Most new products fail at meta, because they become a "priority", throw thousands of engineers at the problem and get bogged down in managing a massive oversubscription of engineers to useful work ratio.
Threads happened because a few people managed to convince each other to take a risk and build a instagram/mastodon chimera. They managed to show enough progress to continue without getting fucked in the performance review, but not enough for an exec to get excited about building an empire around it.
It might not all be open-source, and they are doing it with an expectation of long-term profit, but they are earnestly pushing the horizons (pun intended) of the field and taking-on lots of risk for everyone else.
It's undeniable now that they are a serious and innovative engineering organization, while Google is rapidly loosing that reputation.
I'm kind of split about this. Yes, Facebook done a lot of great Open Source in the past, and I'm sure they'll do more great Open Source in the future.
But it's really hard to see them in a positive light when they keep misleading people about Llama, and publish blog posts that say how important Open Source is etc etc, then refuse to actually release Llama as Open Source, refuse to elaborate on why they see it as Open Source while no one else does it and refuse to take a step back and understand how the FOSS community feels when they actively mislead people like this.

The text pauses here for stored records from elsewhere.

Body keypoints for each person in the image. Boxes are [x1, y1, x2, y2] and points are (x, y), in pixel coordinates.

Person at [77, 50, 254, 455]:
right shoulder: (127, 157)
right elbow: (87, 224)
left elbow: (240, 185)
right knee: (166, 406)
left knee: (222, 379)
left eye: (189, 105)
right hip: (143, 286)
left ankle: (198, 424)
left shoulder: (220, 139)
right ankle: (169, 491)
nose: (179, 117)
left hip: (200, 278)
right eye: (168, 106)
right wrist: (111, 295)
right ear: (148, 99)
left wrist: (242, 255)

The weights are the "preferred form of the work for making modifications to it", to quote the GPL. The rest is just the infrastructure used to produce the work.
Where "open source" is misleading with Llama is that it's restricted to companies under a certain size and has restrictions for what you can and can't do with it. That kind of restriction undermines the freedoms promised by the phrase "open source", and it's concerning to me that people have gotten so fixating on weights vs data when there's a big gap in the freedoms offered on the weights.

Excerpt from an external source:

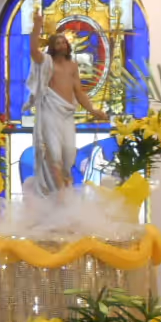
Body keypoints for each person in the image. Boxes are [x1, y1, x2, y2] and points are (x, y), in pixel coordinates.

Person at [29, 12, 108, 196]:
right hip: (50, 111)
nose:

I think the Copilot-equivalent tools alone would make it quickly pay itself off in productivity gains. Research summaries, PDF extraction, and OCR would add more to that.
Zuckerberg is just following the Bezos strategy of someone else’s margin being his opportunity. This open source move is predatory.
I disagree with this, if you want to actually have a fundamental impact on the model, the real work and innovation goes into how the training is done, and the architecture of the model. That's the "source", and what Meta et al is currently trying to protect and keep private.
Guess why they're so adamant at keeping the training code secret?
Besides that, I agree wholeheartedly with you :)
From my understanding this comes from a feud with EU privacy law because Facebook wants to train models on EU users data, but GDPR makes that complicated (see their letter at euneedsai.com). So they made this license change to "punish" the EU.
As far as I know, no one does that (https://ollama.com as an example of a platform that breaks Llama's terms and conditions) and Meta isn't enforcing it. But who knows, they might do so in the future.
Not sure how any sane person can claim Llama is Open Source after realizing these things.